Plain-text document sources

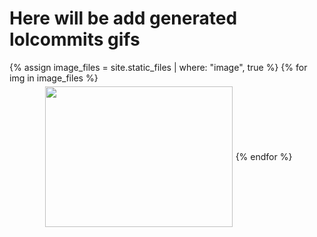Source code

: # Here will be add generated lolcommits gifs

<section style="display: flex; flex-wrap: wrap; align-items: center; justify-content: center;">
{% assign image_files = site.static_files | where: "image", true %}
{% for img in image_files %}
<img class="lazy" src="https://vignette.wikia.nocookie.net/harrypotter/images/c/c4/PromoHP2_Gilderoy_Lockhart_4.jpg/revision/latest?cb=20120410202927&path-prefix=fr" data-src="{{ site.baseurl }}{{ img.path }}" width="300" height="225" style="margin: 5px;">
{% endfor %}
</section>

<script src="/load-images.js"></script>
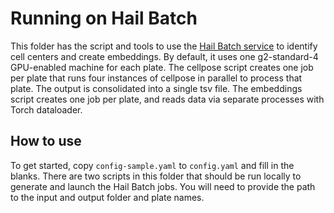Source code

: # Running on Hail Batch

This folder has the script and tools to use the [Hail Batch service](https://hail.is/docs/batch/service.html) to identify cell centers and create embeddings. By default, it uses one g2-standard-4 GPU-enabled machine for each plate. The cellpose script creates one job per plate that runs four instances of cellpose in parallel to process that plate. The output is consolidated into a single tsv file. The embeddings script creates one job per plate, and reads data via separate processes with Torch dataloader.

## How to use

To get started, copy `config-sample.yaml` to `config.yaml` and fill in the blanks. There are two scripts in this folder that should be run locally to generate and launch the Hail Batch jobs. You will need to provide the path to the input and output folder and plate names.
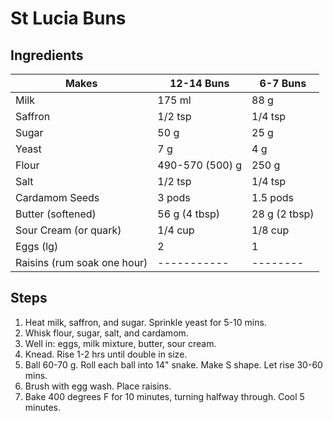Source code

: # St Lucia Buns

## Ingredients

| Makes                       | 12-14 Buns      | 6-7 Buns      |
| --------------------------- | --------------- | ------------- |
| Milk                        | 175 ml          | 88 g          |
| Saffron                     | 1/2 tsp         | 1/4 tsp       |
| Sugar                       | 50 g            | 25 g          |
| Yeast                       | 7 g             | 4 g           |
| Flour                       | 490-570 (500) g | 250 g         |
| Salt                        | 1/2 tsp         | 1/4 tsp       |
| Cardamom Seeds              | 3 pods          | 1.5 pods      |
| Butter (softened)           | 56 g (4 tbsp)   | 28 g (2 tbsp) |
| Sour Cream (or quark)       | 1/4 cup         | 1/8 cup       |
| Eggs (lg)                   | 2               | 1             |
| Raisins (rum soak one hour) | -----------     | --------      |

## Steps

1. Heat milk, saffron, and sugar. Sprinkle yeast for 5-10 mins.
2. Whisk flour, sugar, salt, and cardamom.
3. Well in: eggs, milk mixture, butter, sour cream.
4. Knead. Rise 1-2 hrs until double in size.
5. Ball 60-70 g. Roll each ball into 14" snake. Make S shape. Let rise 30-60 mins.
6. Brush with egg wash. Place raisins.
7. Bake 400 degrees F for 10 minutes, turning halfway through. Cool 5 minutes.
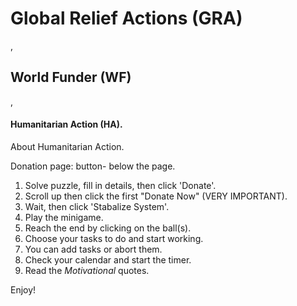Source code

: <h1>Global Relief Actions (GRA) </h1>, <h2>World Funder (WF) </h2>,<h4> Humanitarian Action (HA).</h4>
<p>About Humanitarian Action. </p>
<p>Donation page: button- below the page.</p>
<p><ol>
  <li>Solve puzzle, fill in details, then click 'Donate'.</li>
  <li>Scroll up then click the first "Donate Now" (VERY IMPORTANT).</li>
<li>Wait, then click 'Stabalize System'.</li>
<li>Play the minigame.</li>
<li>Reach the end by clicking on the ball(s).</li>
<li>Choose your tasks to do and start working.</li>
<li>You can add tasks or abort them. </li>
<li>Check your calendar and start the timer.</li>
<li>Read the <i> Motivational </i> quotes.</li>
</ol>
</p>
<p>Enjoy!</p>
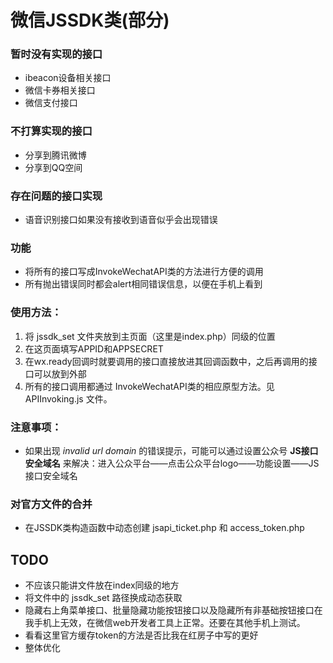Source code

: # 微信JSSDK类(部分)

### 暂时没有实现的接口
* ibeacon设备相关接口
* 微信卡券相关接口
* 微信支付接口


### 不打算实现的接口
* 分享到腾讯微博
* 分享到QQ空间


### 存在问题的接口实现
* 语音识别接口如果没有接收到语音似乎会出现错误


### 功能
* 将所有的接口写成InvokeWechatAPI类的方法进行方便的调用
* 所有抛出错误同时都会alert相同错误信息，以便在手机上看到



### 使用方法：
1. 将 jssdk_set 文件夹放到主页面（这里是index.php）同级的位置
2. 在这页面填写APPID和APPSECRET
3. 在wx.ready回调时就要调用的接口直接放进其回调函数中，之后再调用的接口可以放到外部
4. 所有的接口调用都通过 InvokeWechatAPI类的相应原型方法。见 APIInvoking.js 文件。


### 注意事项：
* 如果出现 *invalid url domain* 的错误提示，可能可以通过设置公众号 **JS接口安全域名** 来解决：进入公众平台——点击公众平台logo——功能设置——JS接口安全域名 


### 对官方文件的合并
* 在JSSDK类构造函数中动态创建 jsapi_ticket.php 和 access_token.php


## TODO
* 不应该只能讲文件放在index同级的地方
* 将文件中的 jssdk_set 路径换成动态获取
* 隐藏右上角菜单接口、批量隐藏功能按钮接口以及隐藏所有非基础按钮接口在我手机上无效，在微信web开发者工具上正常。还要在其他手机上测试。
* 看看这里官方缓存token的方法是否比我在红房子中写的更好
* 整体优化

* ASSIGNED TASK *
If a line in the records contains the string "Donate", copy it out.

* OUTPUT BELOW *
  <li>Solve puzzle, fill in details, then click 'Donate'.</li>
  <li>Scroll up then click the first "Donate Now" (VERY IMPORTANT).</li>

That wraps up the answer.